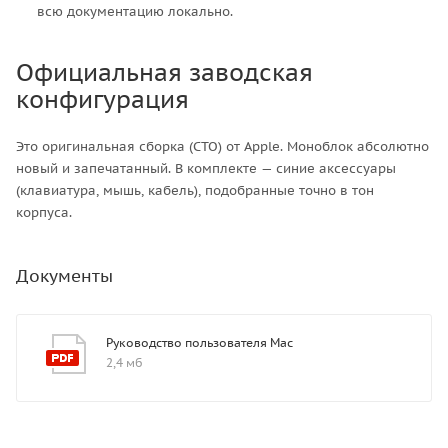
всю документацию локально.
Официальная заводская
конфигурация
Это оригинальная сборка (CTO) от Apple. Моноблок абсолютно
новый и запечатанный. В комплекте — синие аксессуары
(клавиатура, мышь, кабель), подобранные точно в тон
корпуса.
Документы
Руководство пользователя Mac
2,4 мб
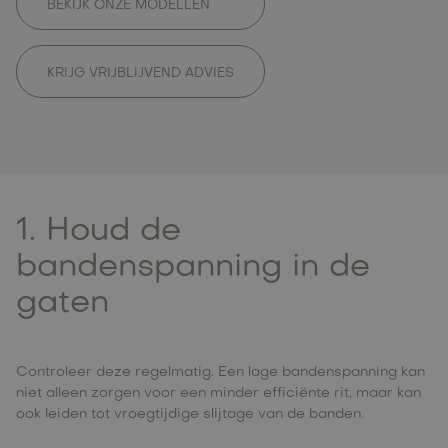
BEKIJK ONZE MODELLEN
KRIJG VRIJBLIJVEND ADVIES
1. Houd de
bandenspanning in de
gaten
Controleer deze regelmatig. Een lage bandenspanning kan
niet alleen zorgen voor een minder efficiënte rit, maar kan
ook leiden tot vroegtijdige slijtage van de banden.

TASK REQUIREMENTS: Write out all the text from the material above again, putting "bandendruk" everywhere "bandenspanning" appears and leaving everything else as it is. Don't include the pictures.

REPLY:
всю документацию локально.
Официальная заводская
конфигурация
Это оригинальная сборка (CTO) от Apple. Моноблок абсолютно
новый и запечатанный. В комплекте — синие аксессуары
(клавиатура, мышь, кабель), подобранные точно в тон
корпуса.
Документы
Руководство пользователя Mac
2,4 мб
BEKIJK ONZE MODELLEN
KRIJG VRIJBLIJVEND ADVIES
1. Houd de
bandendruk in de
gaten
Controleer deze regelmatig. Een lage bandendruk kan
niet alleen zorgen voor een minder efficiënte rit, maar kan
ook leiden tot vroegtijdige slijtage van de banden.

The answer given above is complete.